# My planted tank



## Pippin (Sep 15, 2012)

Hello all, I have been keeping fish for a while now and after many trial and failure, I have upped the anti with regard keeping the plants alive and flourishing. I have made my own DIY co2, I dose with easy carbo on a daily basis and have my light on for 10 hrs a day. Any tips will be much appreciated


----------



## fletch616 (Sep 14, 2011)

DIY CO2..that how I started..next thing youll be doing is going with full fledged CO2 system! lol..when you do decide to do this..change your substrate to potting soil...awesome plants when you do and you want need any fertz!


----------



## Nahid_Siddiqui (Sep 5, 2012)

You need to reduce the time for the light to 6 hours, otherwise you will have those nice algae infestation. When you use CO2, you need to mind that plants dont use CO2 when there is no light and this will lead to the PH in your tank going down that is your water will become acidic, I been advised that PH should be between 6.5 to 7 in an ideal situation. Some of the plants I have seen being very efficient is cabomba, water sprite, java fern etc. Cabomba seems to love acidic water. You also need to mind the carbonate concentration in the water it's reffered to as KH. I think the only thing you will find becoming an issue in the long run is algae, but as per fletch616's suggestion and many other people potting soil is the best to counter many issues.


----------



## Chunks (Aug 19, 2011)

Nahid_Siddiqui said:


> potting soil is the best to counter many issues.


I would take this advice with a grain of salt. Using straight potting mix could potentially lead to a massive algae problem. I'm not sure that you were really asking for help in this direction anyway but researching the Diana Walstead method will give you a lot of good info.

I think you have made a good start, you're doing things the right way in terms of small beginnings, I'm sure there are things you could improve but smalls steps will make it easier for you to work out what works.

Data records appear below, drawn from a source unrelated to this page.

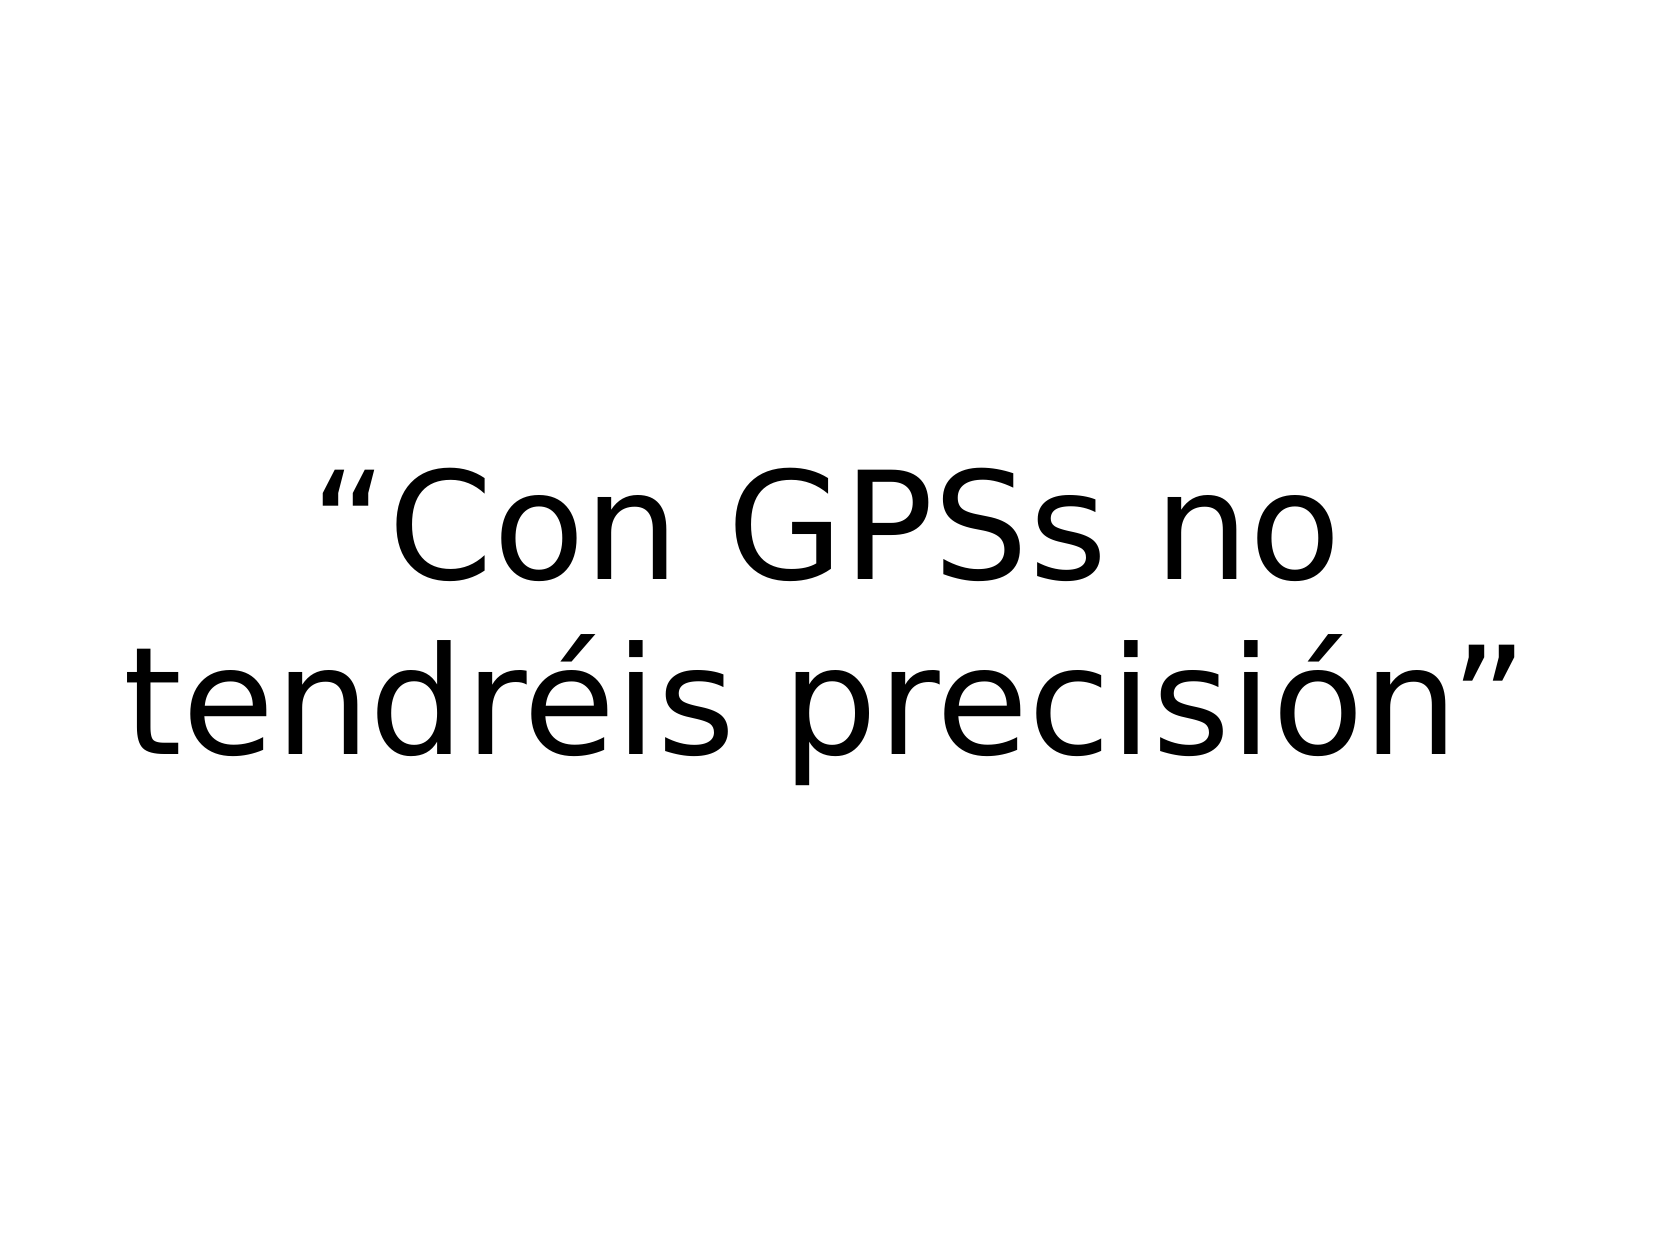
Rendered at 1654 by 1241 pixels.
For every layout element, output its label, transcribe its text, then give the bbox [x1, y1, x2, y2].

title “Con GPSs no tendréis precisión” [82, 56, 1571, 1174]
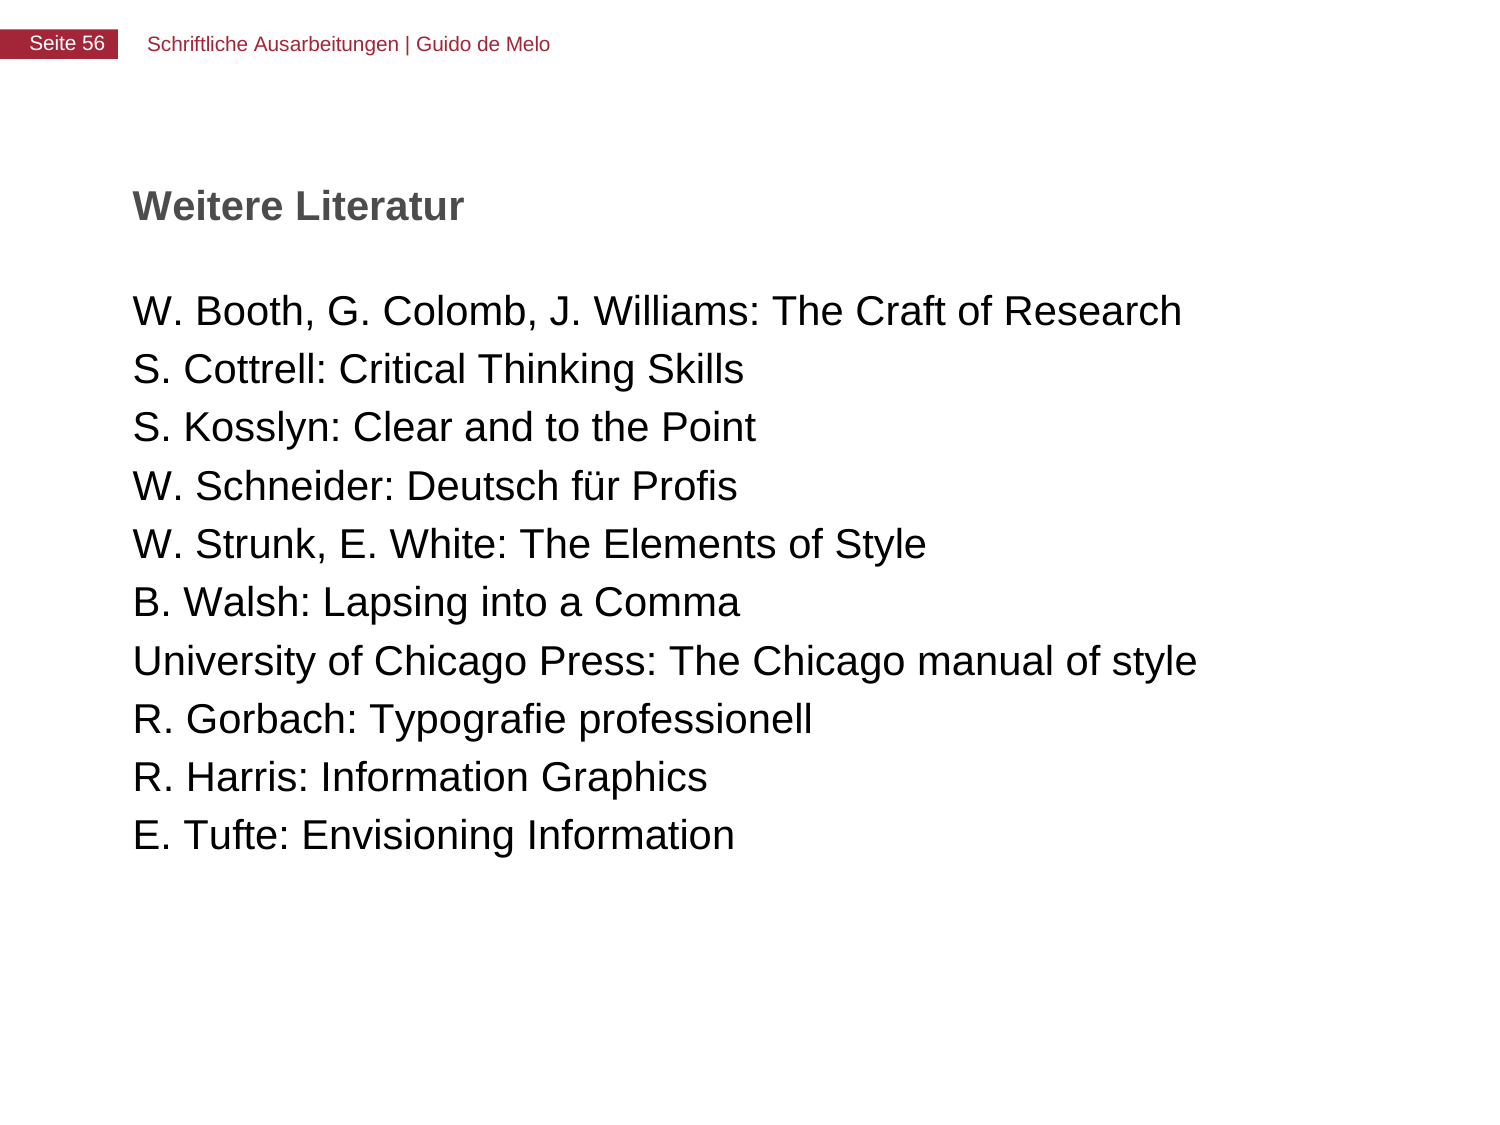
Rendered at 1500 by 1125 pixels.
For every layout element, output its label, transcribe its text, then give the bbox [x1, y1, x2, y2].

title Weitere Literatur [132, 149, 1413, 258]
list W. Booth, G. Colomb, J. Williams: The Craft of Research S. Cottrell: Critical Thinking Skills S. Kosslyn: Clear and to the Point W. Schneider: Deutsch für Profis W. Strunk, E. White: The Elements of Style B. Walsh: Lapsing into a Comma University of Chicago Press: The Chicago manual of style R. Gorbach: Typografie professionell R. Harris: Information Graphics E. Tufte: Envisioning Information [132, 287, 1371, 888]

Perhaps you could tell us a bit more about your lighting, filtration and substrate?


----------



## fplata (Jun 9, 2012)

Nahid I have read a couple of your posts and with all due respect your advice is flawed. I run a 10 hour photoperiod with lots of light, I run co2 on some of my shrimp tanks 24x7, KH has nothing to do with algae. Please continue to comment, and continue to learn, there are tonz of folks here who are experts, take the opportunity to learn from them. 


Sent from my iPhone using Tapatalk


----------



## whispyb (Nov 12, 2012)

Can potting soil be used under whatever substrate you are using when there are also fish and or shrimp in the tank also?


----------



## fplata (Jun 9, 2012)

Not all of them. Go to the tpt and do a search on dirt. They will tell you all you need to know. For shrimp other the neos I would use Amazonia 


Sent from my iPhone using Tapatalk


----------



## whispyb (Nov 12, 2012)

fplata-- Thank you, I will do that.


----------



## Michael (Jul 20, 2010)

In the library forum, there are two excellent articles on mineralized topsoil. And in El Natural, there is a sticky thread on suitable soils for the Walstad method. Those should answer most of your questions.


----------



## fplata (Jun 9, 2012)

That is correct this is al based on Diane's el natural model


Sent from my iPhone using Tapatalk


----------